_Your instructions:_ In the Guerrilla War passage below, rewrite the part from "1987 video game" up to and including "and ZX Spectrum.", putting "arcade cabinets" in place of "arcades".

_Passage:_
=======
- North American arcade flyer
- Developer: SNK
- Publisher: SNK C64, MS-DOS Data East CPC, ZX Spectrum Imagine Software;
- Director: Koji Obata
- Producer: Eikichi Kawasaki
- Programmer: Yukio Kaneda
- Composers: NES Kazuhiro Nishida Yoko Osaka Toshikazu Tanaka
- Platforms: Arcade, Amstrad CPC, Commodore 64, MS-DOS, NES, ZX Spectrum
- Release: December 1987 ArcadeJP/NA: December 1987; NESJP: December 26, 1988; NA: June 1989; CPC, ZX SpectrumEU: 1988; C64EU: 1988; NA: March 1989; ;
- Genre: Run and gun
- Modes: Single-player, multiplayer

= Guerrilla War (video game) =

1987 video game

Guerrilla War, released in Japan as , is a 1987 run and gun video game developed and published by SNK for arcades. It was ported to the Amstrad CPC, Commodore 64, MS-DOS, Nintendo Entertainment System, and ZX Spectrum.
=======
_Extracted material:_
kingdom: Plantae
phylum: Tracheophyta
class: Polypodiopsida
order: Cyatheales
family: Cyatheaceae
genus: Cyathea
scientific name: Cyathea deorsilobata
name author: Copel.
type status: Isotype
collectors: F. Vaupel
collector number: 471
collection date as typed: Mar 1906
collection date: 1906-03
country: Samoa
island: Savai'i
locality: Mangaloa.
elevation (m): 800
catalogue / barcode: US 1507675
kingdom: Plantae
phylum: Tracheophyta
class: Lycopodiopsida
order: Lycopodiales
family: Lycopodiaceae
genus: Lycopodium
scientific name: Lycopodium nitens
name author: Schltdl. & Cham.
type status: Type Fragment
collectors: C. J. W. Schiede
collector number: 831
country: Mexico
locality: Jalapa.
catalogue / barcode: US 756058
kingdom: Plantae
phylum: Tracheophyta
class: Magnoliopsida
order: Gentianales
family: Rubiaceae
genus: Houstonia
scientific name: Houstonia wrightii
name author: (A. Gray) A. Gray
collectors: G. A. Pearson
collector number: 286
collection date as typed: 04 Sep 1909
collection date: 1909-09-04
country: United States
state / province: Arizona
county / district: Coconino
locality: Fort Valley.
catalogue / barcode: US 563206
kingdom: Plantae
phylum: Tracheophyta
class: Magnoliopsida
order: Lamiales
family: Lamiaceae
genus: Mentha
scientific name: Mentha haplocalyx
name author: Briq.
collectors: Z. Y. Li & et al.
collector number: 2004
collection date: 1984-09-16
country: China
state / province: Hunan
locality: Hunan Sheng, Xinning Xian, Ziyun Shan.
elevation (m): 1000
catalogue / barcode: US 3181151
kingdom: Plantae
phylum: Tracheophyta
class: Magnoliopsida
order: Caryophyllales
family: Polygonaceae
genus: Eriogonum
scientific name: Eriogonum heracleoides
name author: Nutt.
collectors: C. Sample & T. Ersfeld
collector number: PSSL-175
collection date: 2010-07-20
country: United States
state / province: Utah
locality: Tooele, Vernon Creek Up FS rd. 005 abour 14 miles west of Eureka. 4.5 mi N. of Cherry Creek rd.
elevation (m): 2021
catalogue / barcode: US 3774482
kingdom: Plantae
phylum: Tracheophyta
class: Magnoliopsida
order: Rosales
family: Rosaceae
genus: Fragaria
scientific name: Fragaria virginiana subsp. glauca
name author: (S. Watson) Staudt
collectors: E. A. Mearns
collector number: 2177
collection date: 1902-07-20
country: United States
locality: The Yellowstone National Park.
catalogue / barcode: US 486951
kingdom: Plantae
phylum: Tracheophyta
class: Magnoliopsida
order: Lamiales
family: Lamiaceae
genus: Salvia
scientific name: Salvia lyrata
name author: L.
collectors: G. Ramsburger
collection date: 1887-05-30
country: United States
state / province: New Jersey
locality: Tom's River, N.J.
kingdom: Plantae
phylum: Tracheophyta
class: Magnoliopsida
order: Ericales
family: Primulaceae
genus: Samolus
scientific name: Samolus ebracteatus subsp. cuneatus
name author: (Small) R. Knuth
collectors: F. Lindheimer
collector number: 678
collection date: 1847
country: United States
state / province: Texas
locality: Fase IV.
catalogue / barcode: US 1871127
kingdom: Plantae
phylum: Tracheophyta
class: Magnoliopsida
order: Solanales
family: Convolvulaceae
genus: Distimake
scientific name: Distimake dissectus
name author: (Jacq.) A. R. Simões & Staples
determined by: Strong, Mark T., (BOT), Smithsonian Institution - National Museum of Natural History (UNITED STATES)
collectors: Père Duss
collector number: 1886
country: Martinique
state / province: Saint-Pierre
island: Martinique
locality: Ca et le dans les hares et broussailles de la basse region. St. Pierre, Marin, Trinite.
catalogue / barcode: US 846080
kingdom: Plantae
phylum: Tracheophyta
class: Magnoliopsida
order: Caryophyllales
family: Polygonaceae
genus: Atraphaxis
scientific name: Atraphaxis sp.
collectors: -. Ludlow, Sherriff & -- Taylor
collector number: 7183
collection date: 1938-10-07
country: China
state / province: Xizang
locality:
=======
_Response to this task:_
1987 video game

Guerrilla War, released in Japan as , is a 1987 run and gun video game developed and published by SNK for arcade cabinets. It was ported to the Amstrad CPC, Commodore 64, MS-DOS, Nintendo Entertainment System, and ZX Spectrum.